During the CCAA process, it is expected that Dominion’s management will continue to be responsible for handling the care and maintenance of the Ekati Diamond Mine and all other necessary day-to-day operations. The Company expects to arrange for sufficient liquidity to meet its post-CCAA filing obligations to current employees and suppliers of goods and services.
Under the terms of the Initial Order, FTI will serve as the Court-appointed Monitor of Dominion to oversee the CCAA proceedings and report to the Court. A copy of the Initial Order and other Court materials and information related to the Company's CCAA proceedings, all as may be updated or amended from time to time, are available on the website maintained by FTI at cfcanada.fticonsulting.com/Dominion.
Blake, Cassels & Graydon LLP is serving as Dominion’s legal counsel and McDermott Will & Emery is serving as U.S. counsel. Evercore is serving as financial advisor.
The Company intends to provide further updates on the CCAA proceedings when there are significant developments.
About Dominion Diamond Mines
Dominion Diamond Mines ULC is a Canadian mining company and one of the world’s largest producers and suppliers of premium rough diamond assortments to the global market.

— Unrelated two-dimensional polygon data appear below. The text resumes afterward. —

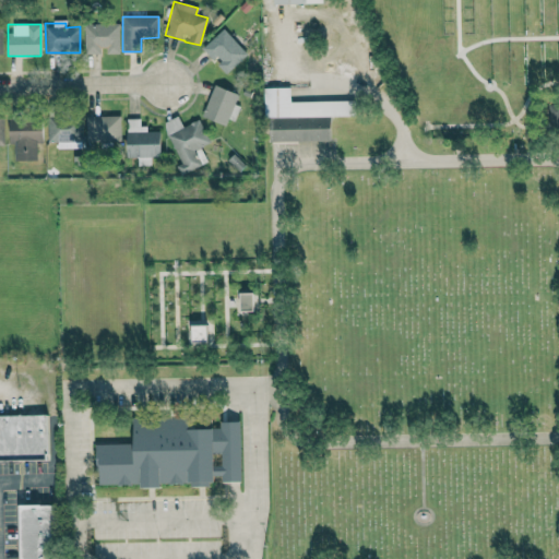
[(119,54),(119,24),(84,24),(84,52),(106,51),(106,55),(119,54)]
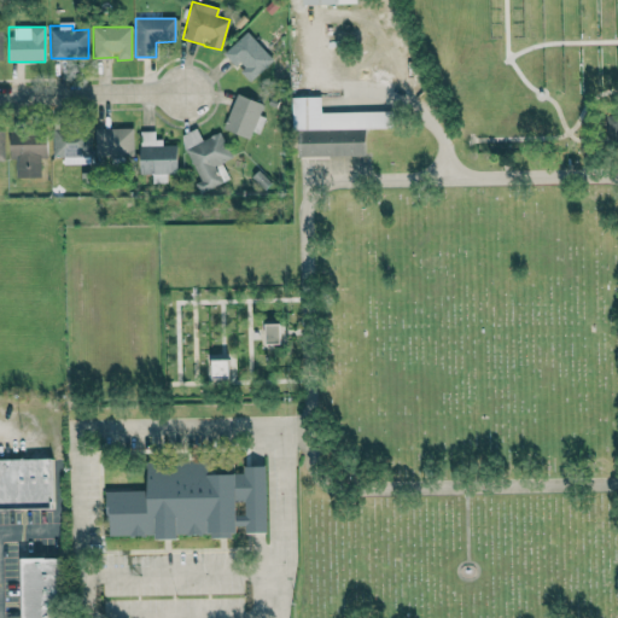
[(238,69),(251,83),(274,62),(248,31),(223,53),(237,69),(238,69)]
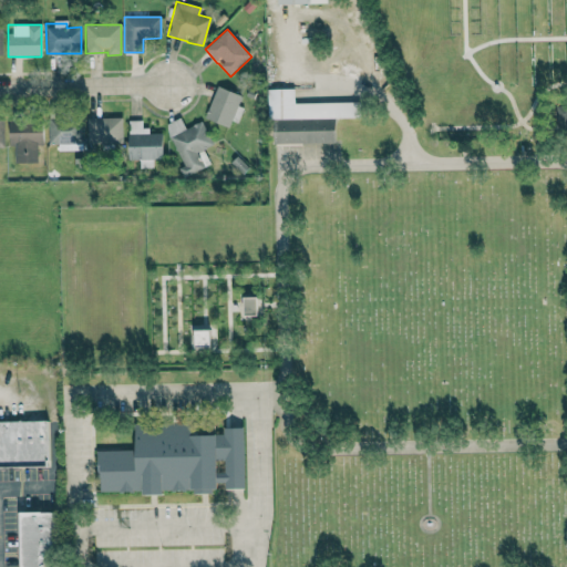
[(240,107),(237,105),(241,95),(217,85),(204,117),(232,129),(240,107)]
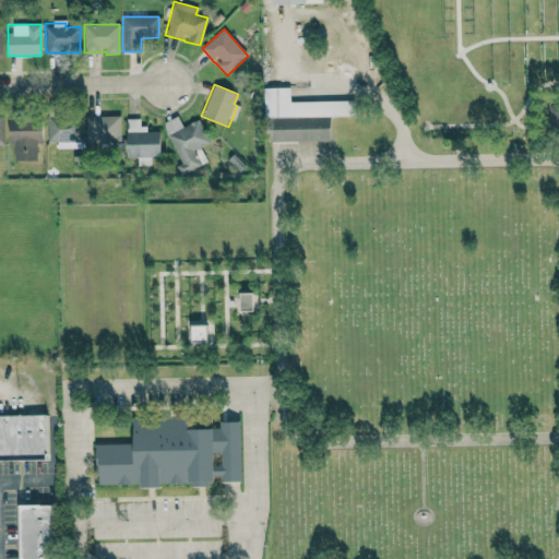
[(354,100),(289,102),(289,87),(264,87),(264,117),(354,116),(354,100)]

The company owns a controlling interest in the Ekati Diamond Mine, which it operates, and owns 40% of the Diavik Diamond Mine. The company also holds a controlling interest in the Lac De Gras Diamond Project. The Ekati and Diavik Diamond Mines, and the Lac de Gras Diamond Project are located in the Northwest Territories of Canada. In addition to its mining and exploration operations, Dominion has offices in Canada, Belgium and India.